I was noticing that, when on Twitter, I was spending a hell of a lot of time scrolling. I wasn't scrolling with an enthusiasm to find out more information; I was scrolling to try and get through all of the junk. I didn't care about 90% of what the people I followed were saying 90% of the time. I didn't care about their blogs (guilty) or their Instagram photos or there political views during Question Time and these were filling up the majority of my screen. But I didn't want to just stop following them, because the chances are I will care about something they say eventually, something they post will engage my brain long enough for me to click on it and read more, and I'm a firm believer that the more ideas you absorb the better your own ideas will become.

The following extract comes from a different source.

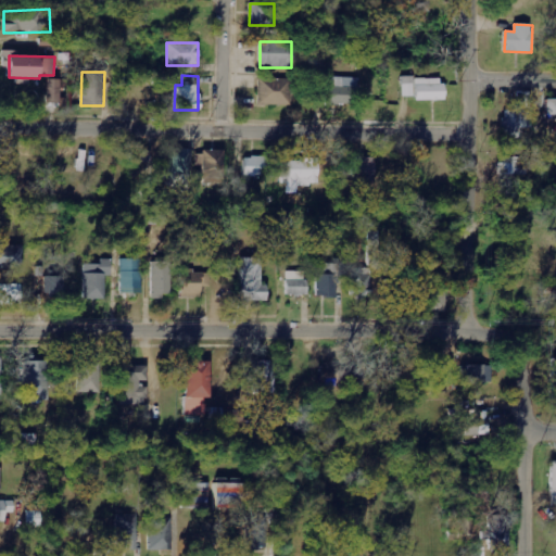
[(414,97),(414,76),(403,76),(402,97),(414,97)]
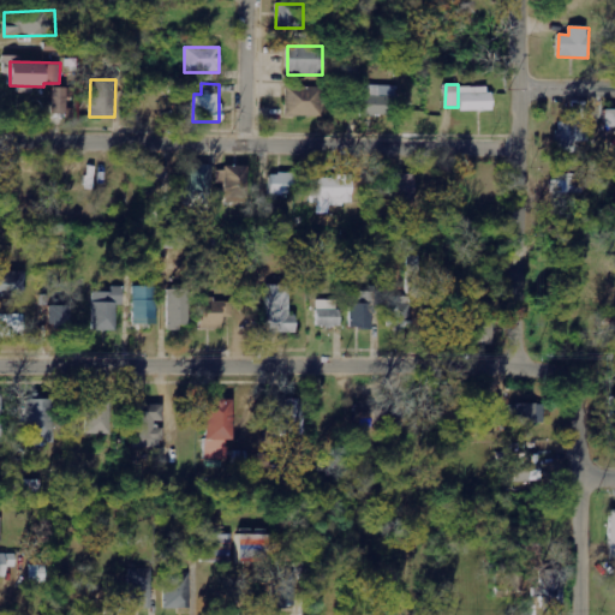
[(350,107),(360,107),(360,115),(396,117),(396,88),(351,85),(350,107)]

What I was left with was an option I'd never really understood the need for before: Twitter lists. Here's where we come back to Twitter being strange again, because really Twitter is just a list in the first place. You list people you want to follow, some other people list you and you're provided with a list of things you might want to look at. To offer a feature to further segment those lists always struck me as odd, but suddenly the necessity became strikingly clear. Now I can filter through the rubbish and read things I want to read without offending anyone by telling them to do one. The people's blogs I do enjoy are all put in a nice little bundle, the folk who work in a similar field to me are all placed in a copywriting club so I can dip in and out and STEAL THEIR IDEAS. AHAHAHA. And, perhaps most importantly of all, the people I actually know who do things that might impact my real, offline existence are all together too so I can crash all of the parties they plan without telling me.
Life is a lot simpler now. I think this list thing might be the future.